● Work task: A single count is required: the lines of the data below in which the word "linejoin" occurs.

──────── Information shown ────────

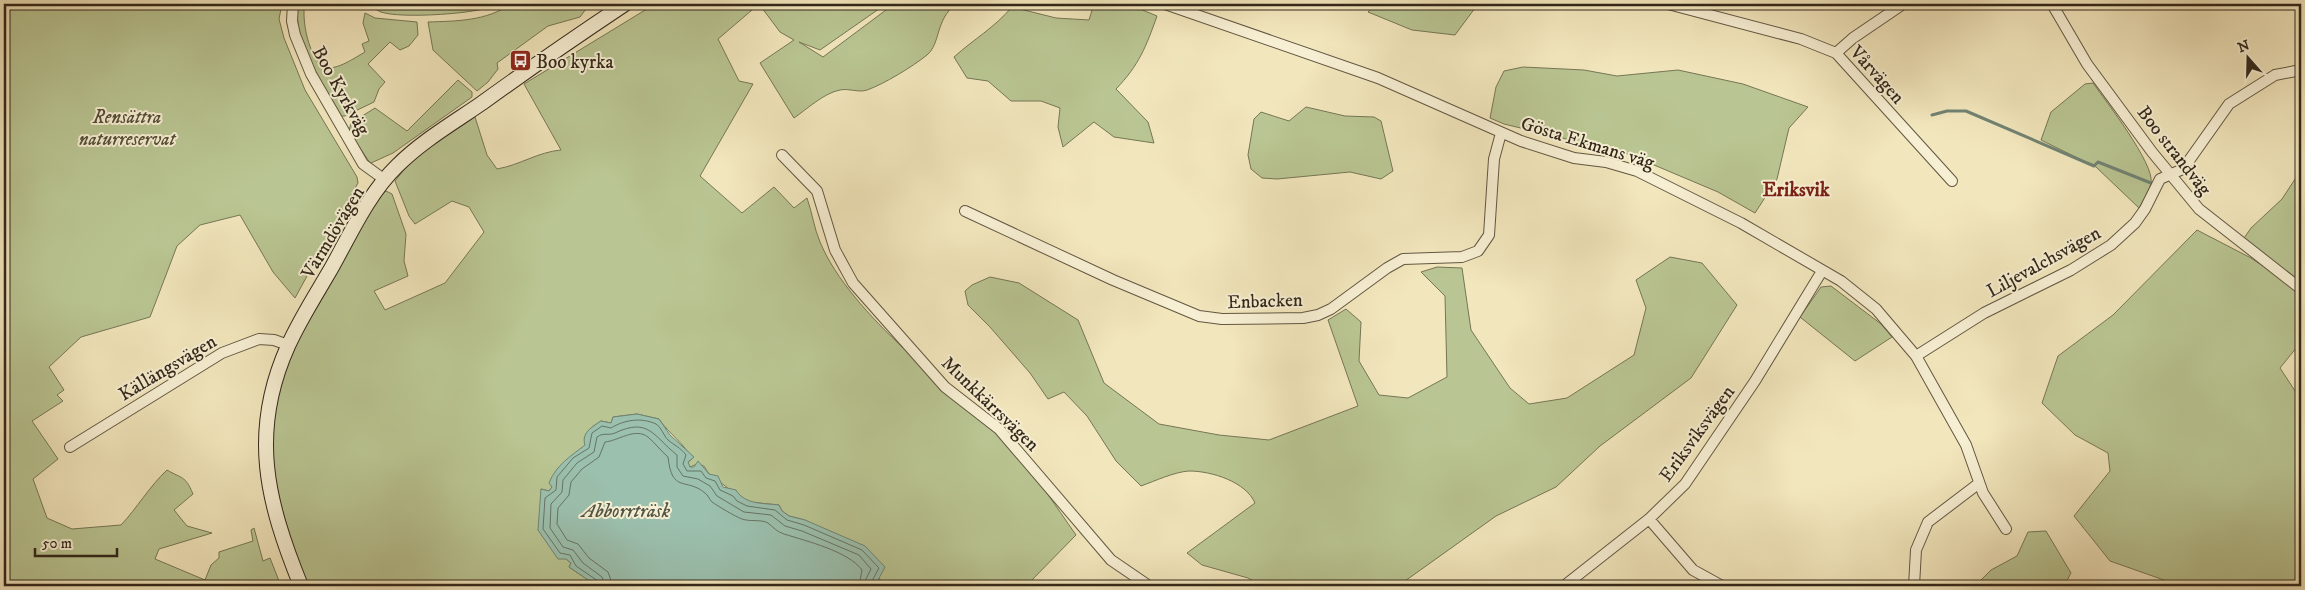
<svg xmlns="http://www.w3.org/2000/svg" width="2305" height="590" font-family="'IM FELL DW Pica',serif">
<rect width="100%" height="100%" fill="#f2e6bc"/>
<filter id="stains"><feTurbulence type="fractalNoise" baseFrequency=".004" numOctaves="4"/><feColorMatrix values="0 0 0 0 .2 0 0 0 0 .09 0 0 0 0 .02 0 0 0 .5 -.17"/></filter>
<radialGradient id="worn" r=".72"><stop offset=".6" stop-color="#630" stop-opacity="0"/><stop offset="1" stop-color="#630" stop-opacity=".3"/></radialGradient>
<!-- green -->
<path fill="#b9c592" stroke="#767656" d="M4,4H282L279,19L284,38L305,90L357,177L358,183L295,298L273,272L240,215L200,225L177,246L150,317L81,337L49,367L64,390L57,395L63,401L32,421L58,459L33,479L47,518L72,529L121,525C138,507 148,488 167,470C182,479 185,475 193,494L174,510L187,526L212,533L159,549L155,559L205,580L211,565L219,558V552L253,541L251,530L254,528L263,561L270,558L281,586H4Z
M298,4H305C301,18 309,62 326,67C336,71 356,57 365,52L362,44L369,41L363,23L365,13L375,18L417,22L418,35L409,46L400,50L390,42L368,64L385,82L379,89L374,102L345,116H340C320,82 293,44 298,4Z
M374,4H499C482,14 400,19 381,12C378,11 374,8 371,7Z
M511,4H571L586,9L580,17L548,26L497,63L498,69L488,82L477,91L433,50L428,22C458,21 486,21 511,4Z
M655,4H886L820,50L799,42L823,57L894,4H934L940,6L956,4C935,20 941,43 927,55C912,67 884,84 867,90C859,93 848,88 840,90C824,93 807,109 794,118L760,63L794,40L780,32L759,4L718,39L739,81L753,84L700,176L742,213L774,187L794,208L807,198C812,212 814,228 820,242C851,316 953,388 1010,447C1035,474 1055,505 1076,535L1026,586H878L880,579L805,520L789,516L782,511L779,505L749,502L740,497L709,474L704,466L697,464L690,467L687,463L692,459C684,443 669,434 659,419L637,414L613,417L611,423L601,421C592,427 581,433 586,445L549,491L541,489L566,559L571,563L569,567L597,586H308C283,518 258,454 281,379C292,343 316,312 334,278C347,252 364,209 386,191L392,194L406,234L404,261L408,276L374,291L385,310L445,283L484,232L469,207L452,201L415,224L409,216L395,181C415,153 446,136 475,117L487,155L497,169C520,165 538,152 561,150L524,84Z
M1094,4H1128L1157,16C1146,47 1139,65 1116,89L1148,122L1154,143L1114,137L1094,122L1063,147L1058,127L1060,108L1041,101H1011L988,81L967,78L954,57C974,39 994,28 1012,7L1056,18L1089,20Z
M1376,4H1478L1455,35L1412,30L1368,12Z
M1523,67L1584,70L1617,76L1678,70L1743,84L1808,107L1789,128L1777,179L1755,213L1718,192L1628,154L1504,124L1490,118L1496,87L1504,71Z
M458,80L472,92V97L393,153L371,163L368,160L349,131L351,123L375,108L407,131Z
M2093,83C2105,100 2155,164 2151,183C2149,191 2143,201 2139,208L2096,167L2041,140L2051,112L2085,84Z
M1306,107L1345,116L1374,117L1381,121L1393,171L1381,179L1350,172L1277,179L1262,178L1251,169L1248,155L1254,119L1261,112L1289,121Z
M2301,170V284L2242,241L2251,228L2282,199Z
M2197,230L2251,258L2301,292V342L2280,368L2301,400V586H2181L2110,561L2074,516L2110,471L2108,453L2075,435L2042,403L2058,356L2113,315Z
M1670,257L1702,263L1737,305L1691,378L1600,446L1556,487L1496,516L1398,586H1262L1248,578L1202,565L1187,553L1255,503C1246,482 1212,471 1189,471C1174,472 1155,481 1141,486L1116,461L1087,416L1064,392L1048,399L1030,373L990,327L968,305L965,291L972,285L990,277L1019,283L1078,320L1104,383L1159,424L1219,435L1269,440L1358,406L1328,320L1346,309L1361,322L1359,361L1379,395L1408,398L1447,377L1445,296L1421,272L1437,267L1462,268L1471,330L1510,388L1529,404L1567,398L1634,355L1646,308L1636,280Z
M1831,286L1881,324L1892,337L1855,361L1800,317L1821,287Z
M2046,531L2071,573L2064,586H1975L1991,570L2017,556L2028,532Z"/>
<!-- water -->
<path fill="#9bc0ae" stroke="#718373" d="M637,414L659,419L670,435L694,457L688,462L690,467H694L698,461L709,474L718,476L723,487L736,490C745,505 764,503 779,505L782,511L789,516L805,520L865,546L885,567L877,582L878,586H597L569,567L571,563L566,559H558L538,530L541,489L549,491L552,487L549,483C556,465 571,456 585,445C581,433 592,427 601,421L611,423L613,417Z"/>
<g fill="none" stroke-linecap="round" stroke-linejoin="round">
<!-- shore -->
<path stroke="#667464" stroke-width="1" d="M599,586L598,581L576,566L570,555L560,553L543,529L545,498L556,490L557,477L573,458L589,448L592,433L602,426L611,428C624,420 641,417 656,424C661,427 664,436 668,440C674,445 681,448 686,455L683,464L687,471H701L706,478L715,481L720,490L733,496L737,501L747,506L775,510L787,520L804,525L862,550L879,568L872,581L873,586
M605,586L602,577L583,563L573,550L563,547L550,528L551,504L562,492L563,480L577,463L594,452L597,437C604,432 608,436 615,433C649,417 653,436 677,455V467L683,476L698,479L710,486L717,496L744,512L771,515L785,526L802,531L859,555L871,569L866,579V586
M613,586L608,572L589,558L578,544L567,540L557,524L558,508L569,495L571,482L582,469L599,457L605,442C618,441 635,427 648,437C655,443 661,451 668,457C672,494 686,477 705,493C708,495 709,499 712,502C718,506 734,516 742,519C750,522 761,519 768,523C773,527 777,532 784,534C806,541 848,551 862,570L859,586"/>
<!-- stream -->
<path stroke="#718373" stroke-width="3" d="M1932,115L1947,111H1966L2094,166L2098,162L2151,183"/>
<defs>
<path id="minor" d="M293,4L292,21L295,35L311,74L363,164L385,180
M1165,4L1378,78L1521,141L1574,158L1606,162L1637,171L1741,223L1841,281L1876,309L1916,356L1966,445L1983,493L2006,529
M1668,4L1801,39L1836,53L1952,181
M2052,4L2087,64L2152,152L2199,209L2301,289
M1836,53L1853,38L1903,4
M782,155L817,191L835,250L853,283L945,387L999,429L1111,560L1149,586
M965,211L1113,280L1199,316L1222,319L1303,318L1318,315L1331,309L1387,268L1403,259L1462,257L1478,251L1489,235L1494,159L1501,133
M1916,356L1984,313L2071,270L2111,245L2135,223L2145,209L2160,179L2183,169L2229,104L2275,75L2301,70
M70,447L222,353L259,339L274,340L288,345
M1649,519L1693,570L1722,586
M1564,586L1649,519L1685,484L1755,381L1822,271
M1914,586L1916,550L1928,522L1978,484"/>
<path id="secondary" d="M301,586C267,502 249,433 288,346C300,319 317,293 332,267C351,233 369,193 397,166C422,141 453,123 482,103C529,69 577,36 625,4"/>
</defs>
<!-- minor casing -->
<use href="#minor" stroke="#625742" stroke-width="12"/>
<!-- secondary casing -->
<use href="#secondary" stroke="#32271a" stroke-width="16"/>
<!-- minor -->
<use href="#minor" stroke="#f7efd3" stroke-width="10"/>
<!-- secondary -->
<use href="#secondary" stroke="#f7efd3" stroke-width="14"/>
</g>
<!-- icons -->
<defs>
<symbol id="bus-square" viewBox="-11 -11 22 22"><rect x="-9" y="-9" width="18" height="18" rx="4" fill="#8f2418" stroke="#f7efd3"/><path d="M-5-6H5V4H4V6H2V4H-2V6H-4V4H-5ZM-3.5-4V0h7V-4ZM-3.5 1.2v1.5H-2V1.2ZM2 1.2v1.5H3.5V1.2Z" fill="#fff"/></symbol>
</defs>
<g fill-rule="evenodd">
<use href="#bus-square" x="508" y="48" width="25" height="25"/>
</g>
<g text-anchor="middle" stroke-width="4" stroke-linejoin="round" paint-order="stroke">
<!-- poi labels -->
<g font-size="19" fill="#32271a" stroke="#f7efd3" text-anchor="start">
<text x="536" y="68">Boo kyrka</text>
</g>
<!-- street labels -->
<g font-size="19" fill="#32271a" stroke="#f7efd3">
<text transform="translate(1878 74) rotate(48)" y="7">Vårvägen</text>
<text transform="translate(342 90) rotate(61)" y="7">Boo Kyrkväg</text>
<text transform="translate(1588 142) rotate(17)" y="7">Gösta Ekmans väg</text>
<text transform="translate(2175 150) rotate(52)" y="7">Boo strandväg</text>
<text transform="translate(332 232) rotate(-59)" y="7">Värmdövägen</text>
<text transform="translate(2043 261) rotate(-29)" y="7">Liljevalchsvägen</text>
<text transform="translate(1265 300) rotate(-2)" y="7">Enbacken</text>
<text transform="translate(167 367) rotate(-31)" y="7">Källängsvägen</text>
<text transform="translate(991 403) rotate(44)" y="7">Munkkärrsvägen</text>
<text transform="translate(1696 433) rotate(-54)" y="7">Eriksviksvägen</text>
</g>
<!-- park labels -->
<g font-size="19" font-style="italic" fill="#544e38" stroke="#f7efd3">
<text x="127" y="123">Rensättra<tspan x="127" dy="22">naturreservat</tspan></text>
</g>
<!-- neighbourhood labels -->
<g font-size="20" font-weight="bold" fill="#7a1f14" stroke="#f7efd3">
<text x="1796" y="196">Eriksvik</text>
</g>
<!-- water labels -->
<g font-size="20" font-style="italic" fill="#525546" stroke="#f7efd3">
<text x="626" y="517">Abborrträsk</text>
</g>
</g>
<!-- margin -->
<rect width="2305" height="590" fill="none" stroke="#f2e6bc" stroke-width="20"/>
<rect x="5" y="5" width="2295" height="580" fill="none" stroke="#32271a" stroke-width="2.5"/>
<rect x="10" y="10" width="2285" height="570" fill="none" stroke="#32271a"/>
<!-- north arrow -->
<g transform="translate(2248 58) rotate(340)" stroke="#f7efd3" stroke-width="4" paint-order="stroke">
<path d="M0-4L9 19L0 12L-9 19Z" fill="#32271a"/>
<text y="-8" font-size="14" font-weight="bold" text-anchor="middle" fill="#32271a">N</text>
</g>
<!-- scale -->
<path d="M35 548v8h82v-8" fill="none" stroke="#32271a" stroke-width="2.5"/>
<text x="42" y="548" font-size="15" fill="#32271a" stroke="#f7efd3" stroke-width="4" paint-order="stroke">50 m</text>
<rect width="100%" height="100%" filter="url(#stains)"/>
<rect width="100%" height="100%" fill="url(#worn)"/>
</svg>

────────

● Result for this exercise: 2